Cross-posted from the ONDCP Of Substance Blog.
Even with the unique challenges and stresses women and girls face in today's society, informed and thoughtful decisions can help ensure women and girls are full and unhindered participants in this Nation's race to win the future. Today, on National Women and Girls HIV/AIDS Awareness Day, it is important to raise awareness among women and girls about the intersection of drug use and HIV/AIDS.
Drug users, particularly those who inject, are among the groups with the highest risk of HIV infection; injection drug use accounts for approximately 14 percent of new HIV infections in the U.S. There is also an increased risk for HIV infection for people who use non-injection drugs, such as methamphetamine or "meth." Stimulant drugs like meth reduce inhibitions, which can lead users to engage in increased and risky sexual activity -- often with multiple partners -- greatly increasing their risk for HIV and other sexually transmitted infections.
According to the Centers for Disease Control and Prevention (CDC), there were an estimated 1,106,400 persons living with HIV in the United States at the end of 2006. CDC estimates that 56,300 new HIV infections occurred in the United States in 2006. Each year, between 16-22 million persons in the United States are tested for HIV. However, at the end of 2006, approximately 1 in 5 (21%, or 232,700 persons) did not know they were infected.
One of the Obama Administration's top HIV/AIDS policy priorities is the development and implementation of a National HIV/AIDS Strategy (NHAS) designed to reduce HIV incidence, increase access to care, and reduce health disparities.
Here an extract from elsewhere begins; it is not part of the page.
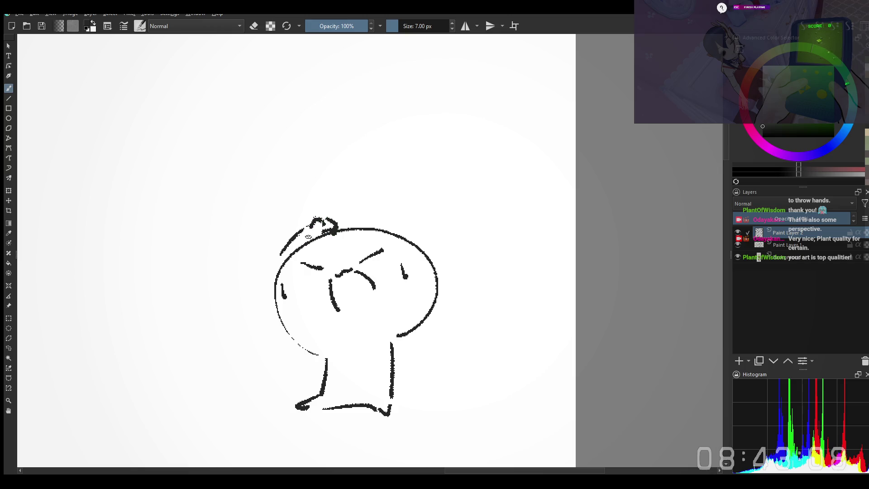
key("e")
These three goals parallel those of the National Drug Control Strategy which intends to reduce drug use and its consequences nationwide.
Increasing the number of people who know their HIV status is an important consideration in reducing the spread of the virus. Women and girls who use drugs should seek HIV testing as well as drug treatment. HIV testing is available through local health departments and many drug treatment programs. I would like to take this opportunity to encourage women and girls to get tested, as well as thank the dedicated local organizations across the country who are working hard to address this important issue.
R. Gil Kerlikowske is director of National Drug Control Policy.